Fringe Projection Based Vision Pipeline for Autonomous Hard Drive Disassembly

Unrecovered e-waste represents a significant economic loss. Hard disk drives (HDDs) comprise a valuable e-waste stream necessitating robotic disassembly. Automating the disassembly of HDDs requires holistic 3D sensing, scene understanding, and fastener localization, however current methods are fragmented, lack robust 3D sensing, and lack fastener localization. We propose an autonomous vision pipeline which performs 3D sensing using a Fringe Projection Profilometry (FPP) module, with selective triggering of a depth completion module where FPP fails, and integrates this module with a lightweight, real-time instance segmentation network for scene understanding and critical component localization. By utilizing the same FPP camera-projector system for both our depth sensing and component localization modules, our depth maps and derived 3D geometry are inherently pixel-wise aligned with the segmentation masks without registration, providing an advantage over RGB-D perception systems common in industrial sensing. We optimize both our trained depth completion and instance segmentation networks for deployment-oriented inference. The proposed system achieves a box mAP@50 of 0.960 and mask mAP@50 of 0.957 for instance segmentation, while the selected depth completion configuration with the Depth Anything V2 Base backbone achieves an RMSE of 2.317 mm and MAE of 1.836 mm; the Platter Facing learned inference stack achieved a combined latency of 12.86 ms and a throughput of 77.7 Frames Per Second (FPS) on the evaluation workstation. Finally, we adopt a sim-to-real transfer learning approach to augment our physical dataset. The proposed perception pipeline provides both high-fidelity semantic and spatial data which can be valuable for downstream robotic disassembly. The synthetic dataset developed for HDD instance segmentation will be made publicly available.
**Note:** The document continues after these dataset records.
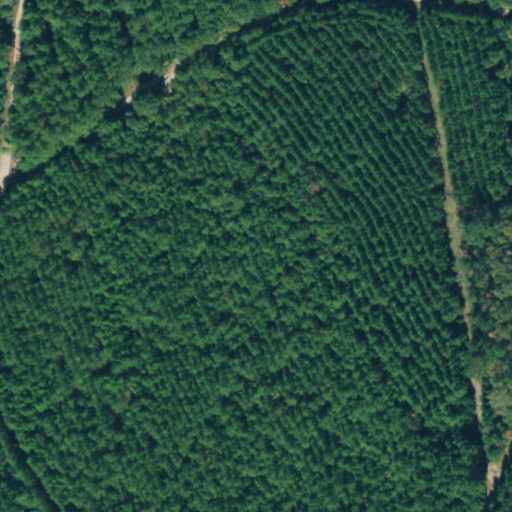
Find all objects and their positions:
road: (271, 29)
road: (39, 52)
road: (24, 136)
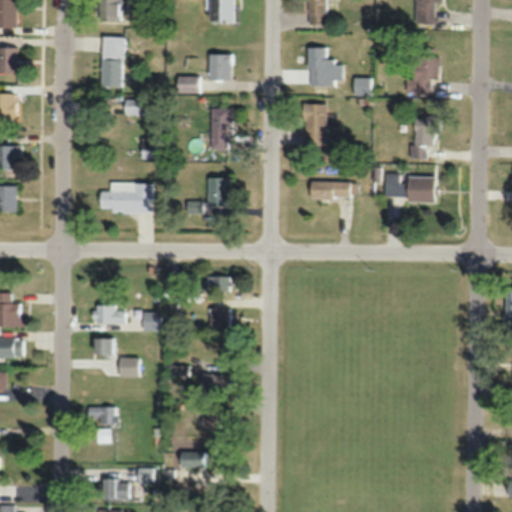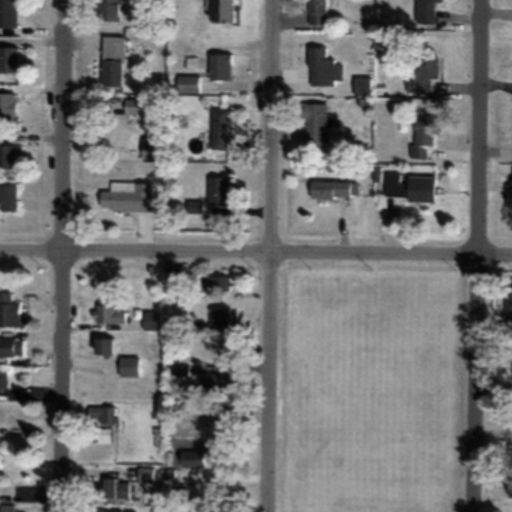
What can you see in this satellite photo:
building: (109, 10)
building: (425, 10)
building: (220, 11)
building: (317, 12)
building: (8, 13)
building: (9, 58)
building: (112, 60)
building: (220, 65)
building: (323, 67)
building: (424, 71)
building: (188, 83)
building: (362, 85)
building: (7, 105)
building: (134, 105)
building: (314, 124)
building: (221, 127)
building: (423, 134)
building: (153, 147)
building: (10, 155)
building: (411, 185)
building: (332, 188)
building: (218, 190)
building: (8, 197)
building: (127, 197)
building: (195, 206)
road: (255, 250)
road: (61, 255)
road: (268, 255)
road: (476, 255)
building: (172, 281)
building: (218, 283)
building: (509, 306)
building: (10, 310)
building: (109, 313)
building: (219, 316)
building: (12, 346)
building: (105, 346)
building: (179, 369)
building: (2, 380)
building: (214, 382)
building: (103, 413)
building: (0, 418)
building: (211, 418)
building: (104, 434)
building: (196, 458)
building: (145, 473)
building: (113, 487)
building: (510, 487)
building: (6, 507)
building: (112, 510)
building: (207, 510)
翻译：未回收的电子废弃物造成重大经济损失。硬盘驱动器（HDD）构成高价值的电子废弃物流，亟需实现机器人自主拆解。硬盘自动化拆解需要完整的三维感知、场景理解与紧固件定位，然而现有方法存在碎片化、缺乏鲁棒三维感知及紧固件定位能力等问题。本文提出一种自主视觉流水线，采用条纹投影轮廓术（FPP）模块实现三维感知，并在FPP失效时选择性触发深度补全模块，同时将该模块与轻量级实时实例分割网络集成，用于场景理解与关键部件定位。通过将同一FPP相机-投影系统同时用于深度感知与部件定位模块，本系统的深度图及其衍生的三维几何信息能天然与分割掩码实现逐像素对齐（无需配准），相较于工业感知中常用的RGB-D感知系统具有显著优势。我们对训练后的深度补全与实例分割网络进行部署推理优化。所提系统的实例分割框mAP@50达0.960、掩码mAP@50达0.957，采用Depth Anything V2基础骨干网络的深度补全配置实现RMSE为2.317 mm、MAE为1.836 mm；Platter Facing学习推理栈在评估工作站上实现12.86 ms的组合延迟与77.7 FPS的吞吐量。最后，我们采用仿真到现实（sim-to-real）迁移学习方法增强物理数据集。该感知流水线能够提供高保真语义与空间数据，对下游机器人拆解任务具有重要价值。面向HDD实例分割开发的合成数据集将公开发布。